Famous figures in the forbidding salon included an array of British murderers cast from life at their trials, among them James Rush, executed for the triple murder of his landlord and family; and Maria and George Manning, a couple arrested and executed before 50,000 people for the 1849 killing of Maria’s lover. The body-snatchers William Burke and William Hare were a popular tableau: when a lodger in Hare’s house died, the men decided to sell his body to willing Edinburgh surgeons faced with a cadaver shortage. It worked out so well that Burke and Hare killed 16 more people to repeat the transaction, bringing them in sacks to the hospital for no-questions-asked sale. Marie cast Burke’s head three hours after his execution in 1829. Hare turned King’s evidence and escaped the gallows, but was modelled from life by Tussauds’ sons, who had by that time joined her in business.

Marie Tussauds was a hustler, and did her part, as her contemporary P.T. Barnum did in the US, to create what we recognize as the modern concept of celebrity, renown not being something you achieve after death with a sober legacy, but something you cultivate in life by slaking the public thirst. She died in 1850 with credit for England’s most popular tourist attraction, and even the usually grumpy satirical magazine Punch had to admit: “In these days no one can be considered properly popular unless he is admitted into the company of Madame Tussauds celebrities in Baker Street. The only way in which a powerful and lasting impression can be made on the public mind is through the medium of wax.”

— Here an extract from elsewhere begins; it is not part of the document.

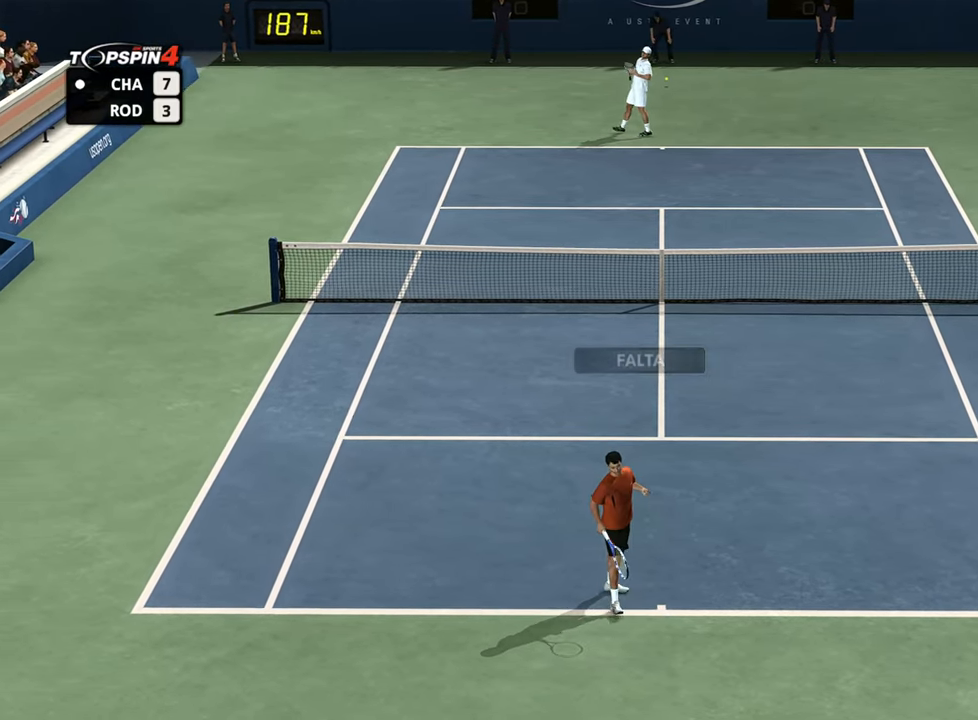
{"buttons": [], "left_stick": "center", "right_stick": "center", "events": []}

In 1884, several decades after her death, Madame Tussauds wax museum moved to its current location on London’s Marylebone Road, where millions have stood in queue for hours to get a glimpse at her work and that of her successors. The current museum suffered a fire in 1925 and many statues were lost. However, the moulds remained intact and several of the pieces were recreated. Unfortunately hundreds of moulds were destroyed during the Blitz at the start of the Second World War. German dictator Adolf Hitler was immortalized in wax in the Chamber of Horrors in 1933, but the figure was decapitated in 2008 by a 41-year-old German man who rushed the exhibit and knocked off the sculpture’s head.

Today the wax museum is one of London’s busiest attractions and during peak tourist season, it is common to encounter long lines that stretch for blocks. The museum started an overseas expansion in 1970, when it opened a branch location in Amsterdam. Today, it has expanded to many more cities including Las Vegas, New York City, Hong Kong, Washington DC and Hollywood.